How was your visit this week with Shaun Alexander?
"It went well. He had a chance to come in here for an afternoon and spend some time with Mickey and myself and then our coaching staff. What you try to do is look at the different options and try to become familiar with more players than what you just see on tape. It was really just that. He's had a long, successful career and he still has some good years ahead of him, so we'll see where it takes him."
Are you intent on bringing in a veteran running back before training camp?
"I think it's just going to depend on who's available and it has to be the right fit. A lot of times what happens between now and the middle of June is that there will be some players waived after teams have had a chance to look at their draft picks and offseason additions, so you try to monitor that and monitor some of the rosters that might be heavy at that position. That's what we do, and it wouldn't just be for running back. But the key is really Deuce's health and where he's at and just making sure that you have all your bases covered there."
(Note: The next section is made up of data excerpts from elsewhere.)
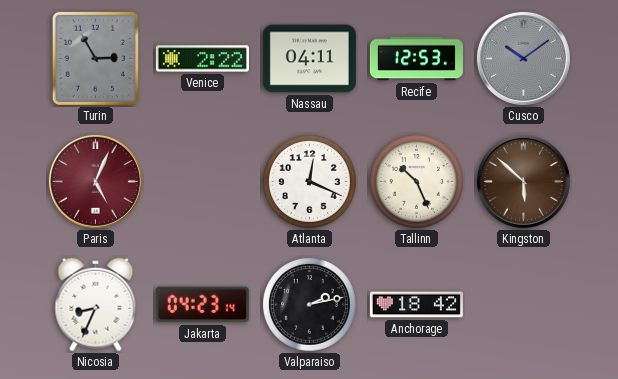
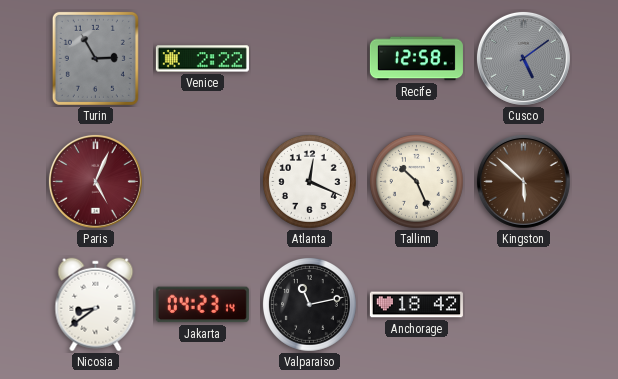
Nassau: 04:11 -> none
Recife: 12:53 -> 12:58
Cusco: 10:09 -> 5:09
Nicosia: 8:34 -> 8:39
Valparaiso: 2:13 -> 11:13
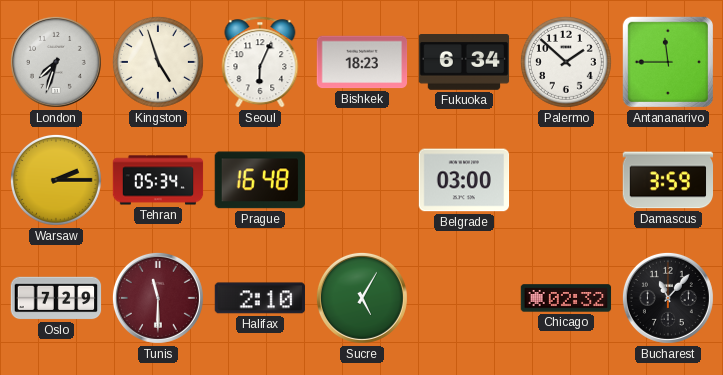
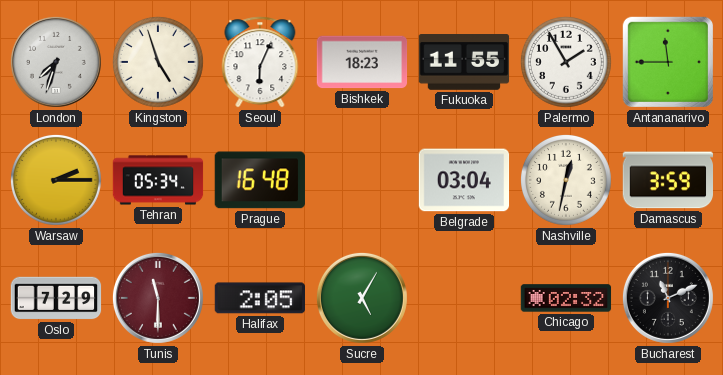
Fukuoka: 6:34 -> 11:55
Palermo: 1:52 -> 1:55
Belgrade: 03:00 -> 03:04
Nashville: none -> 12:32
Halifax: 2:10 -> 2:05
Bucharest: 11:07 -> 11:11
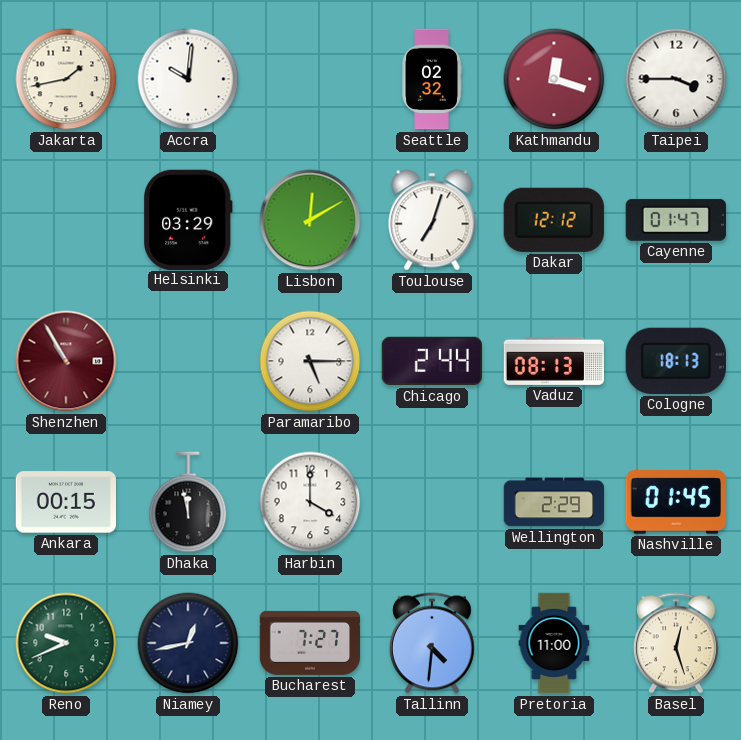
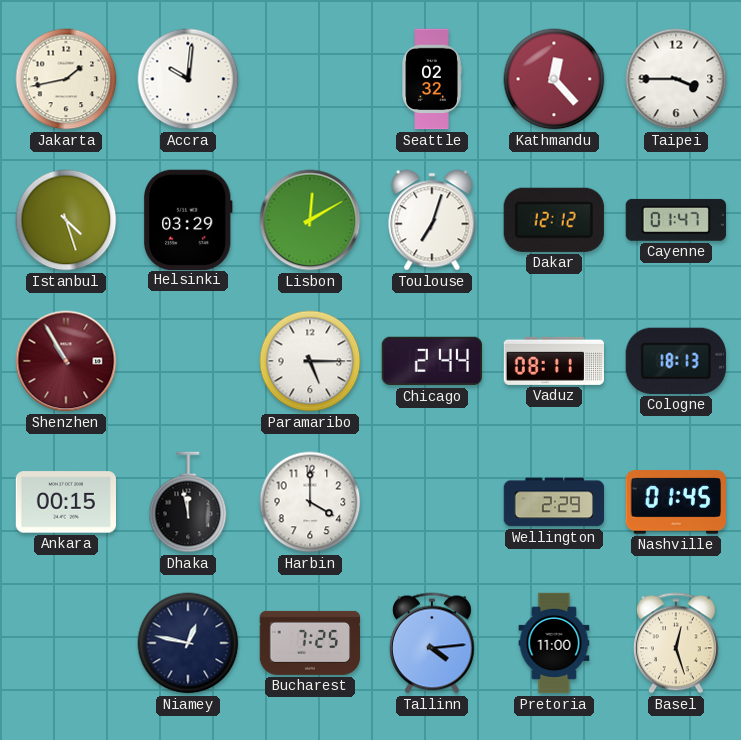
Kathmandu: 12:18 -> 12:23
Istanbul: none -> 4:27
Vaduz: 08:13 -> 08:11
Reno: 9:41 -> none
Niamey: 12:43 -> 12:47
Bucharest: 7:27 -> 7:25
Tallinn: 4:31 -> 4:14
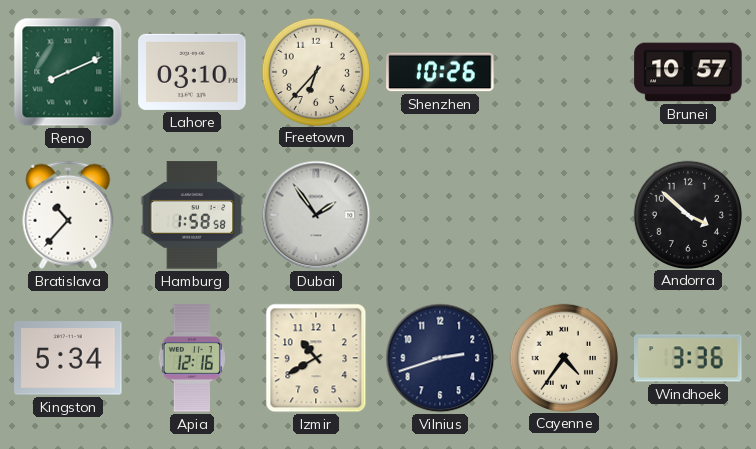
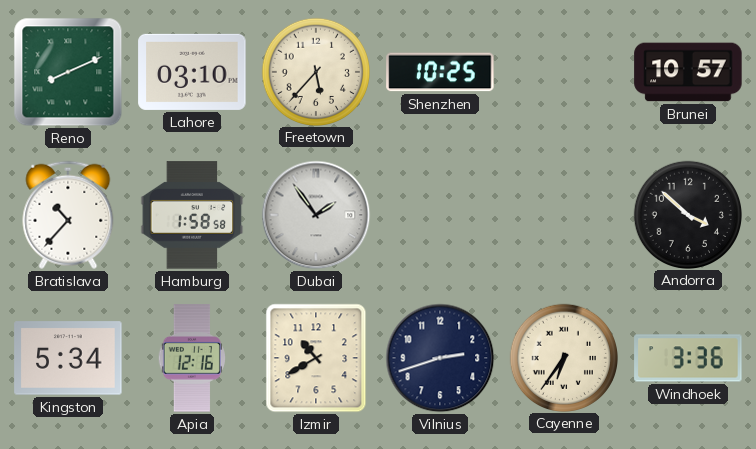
Freetown: 6:37 -> 5:37
Shenzhen: 10:26 -> 10:25
Cayenne: 4:36 -> 6:36
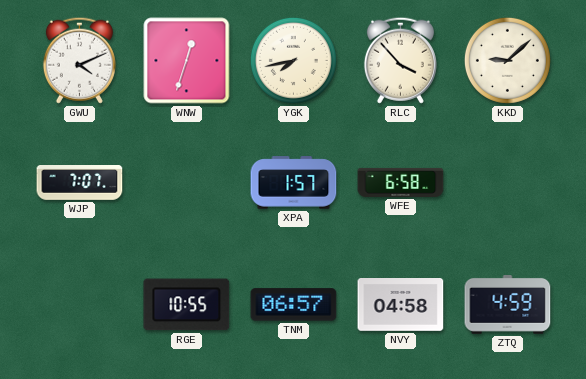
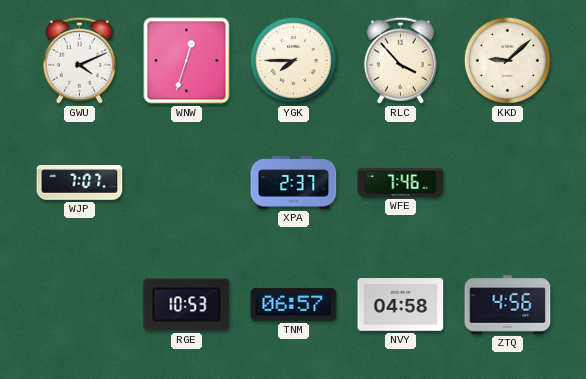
YGK: 7:43 -> 7:45
XPA: 1:57 -> 2:37
WFE: 6:58 -> 7:46
RGE: 10:55 -> 10:53
ZTQ: 4:59 -> 4:56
How has Adrian Arrington looked so far in camp?
"Terry Malone, our tight ends coach, recruited him when he was at Michigan, so we had a little background on the player. I'm not talking about his ability, I'm talking more about his home life, where he's from, what kind of kid he is, is he a good learner, is he stubborn, is he flexible, does he want to become a good player. The challenge of scouting when you deal with so many players is gathering as much information as you can to improve your odds on making the right decisions.
"He's a guy that we felt had ability. I like his size and he's a guy that we felt comfortable with, character-wise, clearly, so we gave him an opportunity. They've all had a chance to hear me talk about the expectations that we have for our team and what we value and what's important, so they have that opportunity and we go from there."